Data records:
'''
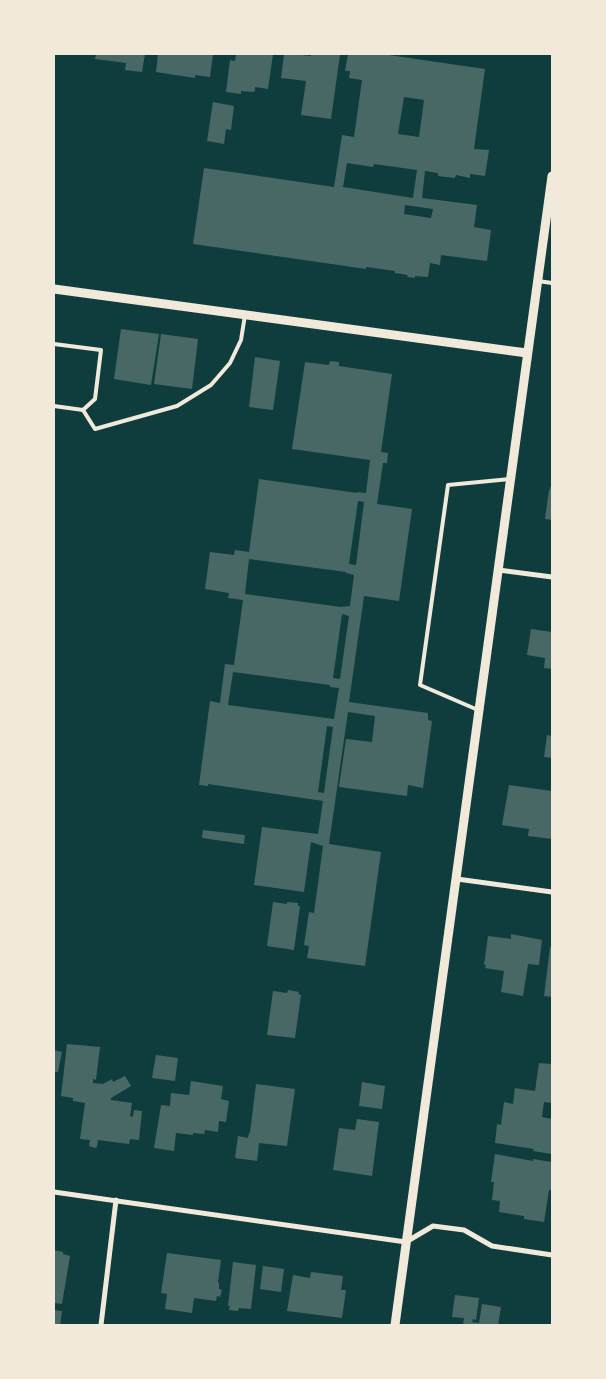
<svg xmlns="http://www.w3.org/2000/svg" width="606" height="1379" font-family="'Titillium Web',sans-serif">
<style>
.building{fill:#486865;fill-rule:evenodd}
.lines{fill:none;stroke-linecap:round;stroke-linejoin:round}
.service{stroke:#f1e9da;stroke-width:4}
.minor{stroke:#f1e9da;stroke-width:5}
.tertiary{stroke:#f1e9da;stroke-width:9}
</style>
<rect width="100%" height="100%" fill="#0f3d3e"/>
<g class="building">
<path d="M96 54H145L142 72 125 70 126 63 95 59Z"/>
<path d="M158 54H213L210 77 195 75V78L156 72Z"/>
<path d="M236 54H273L268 89 255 87V91L253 92 241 91V94L226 92 230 60 235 61Z"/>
<path d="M284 54H302V55L311 56V54L340 55 331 119 301 115 306 81 281 78Z"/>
<path d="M348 54H382L485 69 474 149 489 150 485 176 470 174V178L456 175 455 178 438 176V173L425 171 422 198 477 205 474 227 491 230 487 261 441 255 440 265 430 263 428 277 415 276V278L407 277 408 275 395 273V271L366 267V269L193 244 204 168 334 187 342 135 354 137 362 80 349 78 350 71H345ZM404 97 424 100 419 137 398 134ZM347 163 373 167 374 164 417 170 413 198 343 187ZM405 205 433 209 431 218 404 214Z"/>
<path d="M213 102 234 106 231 130 226 129 224 144 207 141Z"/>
<path d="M121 329 159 334 151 385 114 379Z"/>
<path d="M161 334 198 339 192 389 154 384Z"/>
<path d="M255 357 280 361 273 410 249 407Z"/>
<path d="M330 361 339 362V366L392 374 381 452 388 453 387 463H383L377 504 412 509 399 601 364 596 349 702 428 713V720L432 721 423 788 408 785 407 796 339 787 346 739 372 742 375 716 348 712 329 844 381 852 365 966 307 958 309 946 304 945 309 912 314 913 323 846 311 842 304 892 254 885 262 827 318 834 323 801 208 784V786L199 785 210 701 220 703 225 664 234 665 243 600 228 598 229 593 205 589 210 552 234 555 235 550 249 552 259 479 357 493V492L366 493 370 460 292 449 305 362 329 365ZM358 501 364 502 356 565 349 564ZM249 559 346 572V573L354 575 350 606 341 607 245 594ZM342 614 349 616 340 679 333 678ZM233 672 330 685V687L339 688 334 719 228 705ZM327 726 333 727 324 793 318 792Z"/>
<path d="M550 487H552V520L545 519 549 490H550Z"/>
<path d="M531 629 552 632V669L544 668 545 658 527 655Z"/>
<path d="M547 735 552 736V758L544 757Z"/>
<path d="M509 785 552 791V839L528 836 529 829 502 825Z"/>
<path d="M203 830 245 835 244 844 202 838Z"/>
<path d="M273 902 287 904V902L298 903V906H300L294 950 267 946Z"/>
<path d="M511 934 542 940 539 965 528 964 523 996 501 992 504 971 485 968 486 965H484L488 936 511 939Z"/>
<path d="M550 947 552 948V997L544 996Z"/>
<path d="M288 990 299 992 298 994 301 995 295 1038 267 1035 273 991 287 993Z"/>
<path d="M67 1044 100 1047 96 1080 93 1079V1083L103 1084 112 1079 113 1082 125 1076 131 1086 111 1098V1100L132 1103 130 1116 133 1117 134 1110 142 1111 139 1140 130 1139 129 1144 98 1140 97 1147 95 1148 89 1146 90 1140 80 1139 85 1103 73 1101V1098L61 1096Z"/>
<path d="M54 1050 62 1052 58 1072H54Z"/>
<path d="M156 1055 178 1058 175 1081 152 1078Z"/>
<path d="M539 1063 552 1064V1103L544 1102 542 1117 552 1119 551 1127H552V1154L533 1151 534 1149 495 1143 497 1124 501 1125 504 1102 513 1104 515 1088 535 1091Z"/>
<path d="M191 1081 223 1086 221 1099 229 1101 226 1122 219 1121 218 1132 205 1130 204 1134 193 1133V1135L176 1133 174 1151 154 1148 161 1105 170 1106 171 1093 189 1095Z"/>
<path d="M362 1082 385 1086 382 1109 359 1106Z"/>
<path d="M256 1084 295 1089 287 1146 259 1143 257 1161 235 1158 238 1136 248 1138 249 1133H250Z"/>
<path d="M357 1119 379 1122 372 1176 333 1170 339 1128 355 1130Z"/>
<path d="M495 1154 533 1161V1159L552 1162V1190H549L544 1222 524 1219V1216L499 1212 500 1201 492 1200 494 1182H491Z"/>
<path d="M54 1250 63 1252V1254L70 1256 62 1304 54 1303Z"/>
<path d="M167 1253 221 1260 218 1282 219 1283V1289L222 1290 220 1297 217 1296 216 1301 194 1298 192 1313 165 1309 167 1294 161 1293Z"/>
<path d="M233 1262 256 1265 251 1309 239 1308 238 1311 229 1310 230 1306H228Z"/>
<path d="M263 1266 284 1269 281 1292 260 1289Z"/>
<path d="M311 1272 343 1276 341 1290H346L342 1318 287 1311 293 1275 310 1278Z"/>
<path d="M455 1295 479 1298 476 1320 473 1319 472 1322 479 1323 482 1304 501 1307 498 1325H463L464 1318 452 1317Z"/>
<path d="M54 1310 62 1311 60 1325H54Z"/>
</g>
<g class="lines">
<g class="service">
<path d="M538 281 552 283"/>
<path d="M54 344 101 350 95 399 83 410 54 406"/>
<path d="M83 410 95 429 177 406 211 385 230 363 241 340 245 315"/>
<path d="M478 710 420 685 448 485 511 479"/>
</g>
<g class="minor">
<path d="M499 570 552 577"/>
<path d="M457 879 552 892"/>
<path d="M54 1192 406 1242 433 1226 464 1230 492 1246 552 1255"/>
<path d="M101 1325 116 1200"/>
</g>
<g class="tertiary">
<path d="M54 289 527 353"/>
<path d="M395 1325 552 176"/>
</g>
</g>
<rect width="606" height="1379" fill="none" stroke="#f1e9da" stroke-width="110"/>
</svg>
'''
What the exercise asks — Print all records word for word, no images.

Answer for this exercise —
<svg xmlns="http://www.w3.org/2000/svg" width="606" height="1379" font-family="'Titillium Web',sans-serif">
<style>
.building{fill:#486865;fill-rule:evenodd}
.lines{fill:none;stroke-linecap:round;stroke-linejoin:round}
.service{stroke:#f1e9da;stroke-width:4}
.minor{stroke:#f1e9da;stroke-width:5}
.tertiary{stroke:#f1e9da;stroke-width:9}
</style>
<rect width="100%" height="100%" fill="#0f3d3e"/>
<g class="building">
<path d="M96 54H145L142 72 125 70 126 63 95 59Z"/>
<path d="M158 54H213L210 77 195 75V78L156 72Z"/>
<path d="M236 54H273L268 89 255 87V91L253 92 241 91V94L226 92 230 60 235 61Z"/>
<path d="M284 54H302V55L311 56V54L340 55 331 119 301 115 306 81 281 78Z"/>
<path d="M348 54H382L485 69 474 149 489 150 485 176 470 174V178L456 175 455 178 438 176V173L425 171 422 198 477 205 474 227 491 230 487 261 441 255 440 265 430 263 428 277 415 276V278L407 277 408 275 395 273V271L366 267V269L193 244 204 168 334 187 342 135 354 137 362 80 349 78 350 71H345ZM404 97 424 100 419 137 398 134ZM347 163 373 167 374 164 417 170 413 198 343 187ZM405 205 433 209 431 218 404 214Z"/>
<path d="M213 102 234 106 231 130 226 129 224 144 207 141Z"/>
<path d="M121 329 159 334 151 385 114 379Z"/>
<path d="M161 334 198 339 192 389 154 384Z"/>
<path d="M255 357 280 361 273 410 249 407Z"/>
<path d="M330 361 339 362V366L392 374 381 452 388 453 387 463H383L377 504 412 509 399 601 364 596 349 702 428 713V720L432 721 423 788 408 785 407 796 339 787 346 739 372 742 375 716 348 712 329 844 381 852 365 966 307 958 309 946 304 945 309 912 314 913 323 846 311 842 304 892 254 885 262 827 318 834 323 801 208 784V786L199 785 210 701 220 703 225 664 234 665 243 600 228 598 229 593 205 589 210 552 234 555 235 550 249 552 259 479 357 493V492L366 493 370 460 292 449 305 362 329 365ZM358 501 364 502 356 565 349 564ZM249 559 346 572V573L354 575 350 606 341 607 245 594ZM342 614 349 616 340 679 333 678ZM233 672 330 685V687L339 688 334 719 228 705ZM327 726 333 727 324 793 318 792Z"/>
<path d="M550 487H552V520L545 519 549 490H550Z"/>
<path d="M531 629 552 632V669L544 668 545 658 527 655Z"/>
<path d="M547 735 552 736V758L544 757Z"/>
<path d="M509 785 552 791V839L528 836 529 829 502 825Z"/>
<path d="M203 830 245 835 244 844 202 838Z"/>
<path d="M273 902 287 904V902L298 903V906H300L294 950 267 946Z"/>
<path d="M511 934 542 940 539 965 528 964 523 996 501 992 504 971 485 968 486 965H484L488 936 511 939Z"/>
<path d="M550 947 552 948V997L544 996Z"/>
<path d="M288 990 299 992 298 994 301 995 295 1038 267 1035 273 991 287 993Z"/>
<path d="M67 1044 100 1047 96 1080 93 1079V1083L103 1084 112 1079 113 1082 125 1076 131 1086 111 1098V1100L132 1103 130 1116 133 1117 134 1110 142 1111 139 1140 130 1139 129 1144 98 1140 97 1147 95 1148 89 1146 90 1140 80 1139 85 1103 73 1101V1098L61 1096Z"/>
<path d="M54 1050 62 1052 58 1072H54Z"/>
<path d="M156 1055 178 1058 175 1081 152 1078Z"/>
<path d="M539 1063 552 1064V1103L544 1102 542 1117 552 1119 551 1127H552V1154L533 1151 534 1149 495 1143 497 1124 501 1125 504 1102 513 1104 515 1088 535 1091Z"/>
<path d="M191 1081 223 1086 221 1099 229 1101 226 1122 219 1121 218 1132 205 1130 204 1134 193 1133V1135L176 1133 174 1151 154 1148 161 1105 170 1106 171 1093 189 1095Z"/>
<path d="M362 1082 385 1086 382 1109 359 1106Z"/>
<path d="M256 1084 295 1089 287 1146 259 1143 257 1161 235 1158 238 1136 248 1138 249 1133H250Z"/>
<path d="M357 1119 379 1122 372 1176 333 1170 339 1128 355 1130Z"/>
<path d="M495 1154 533 1161V1159L552 1162V1190H549L544 1222 524 1219V1216L499 1212 500 1201 492 1200 494 1182H491Z"/>
<path d="M54 1250 63 1252V1254L70 1256 62 1304 54 1303Z"/>
<path d="M167 1253 221 1260 218 1282 219 1283V1289L222 1290 220 1297 217 1296 216 1301 194 1298 192 1313 165 1309 167 1294 161 1293Z"/>
<path d="M233 1262 256 1265 251 1309 239 1308 238 1311 229 1310 230 1306H228Z"/>
<path d="M263 1266 284 1269 281 1292 260 1289Z"/>
<path d="M311 1272 343 1276 341 1290H346L342 1318 287 1311 293 1275 310 1278Z"/>
<path d="M455 1295 479 1298 476 1320 473 1319 472 1322 479 1323 482 1304 501 1307 498 1325H463L464 1318 452 1317Z"/>
<path d="M54 1310 62 1311 60 1325H54Z"/>
</g>
<g class="lines">
<g class="service">
<path d="M538 281 552 283"/>
<path d="M54 344 101 350 95 399 83 410 54 406"/>
<path d="M83 410 95 429 177 406 211 385 230 363 241 340 245 315"/>
<path d="M478 710 420 685 448 485 511 479"/>
</g>
<g class="minor">
<path d="M499 570 552 577"/>
<path d="M457 879 552 892"/>
<path d="M54 1192 406 1242 433 1226 464 1230 492 1246 552 1255"/>
<path d="M101 1325 116 1200"/>
</g>
<g class="tertiary">
<path d="M54 289 527 353"/>
<path d="M395 1325 552 176"/>
</g>
</g>
<rect width="606" height="1379" fill="none" stroke="#f1e9da" stroke-width="110"/>
</svg>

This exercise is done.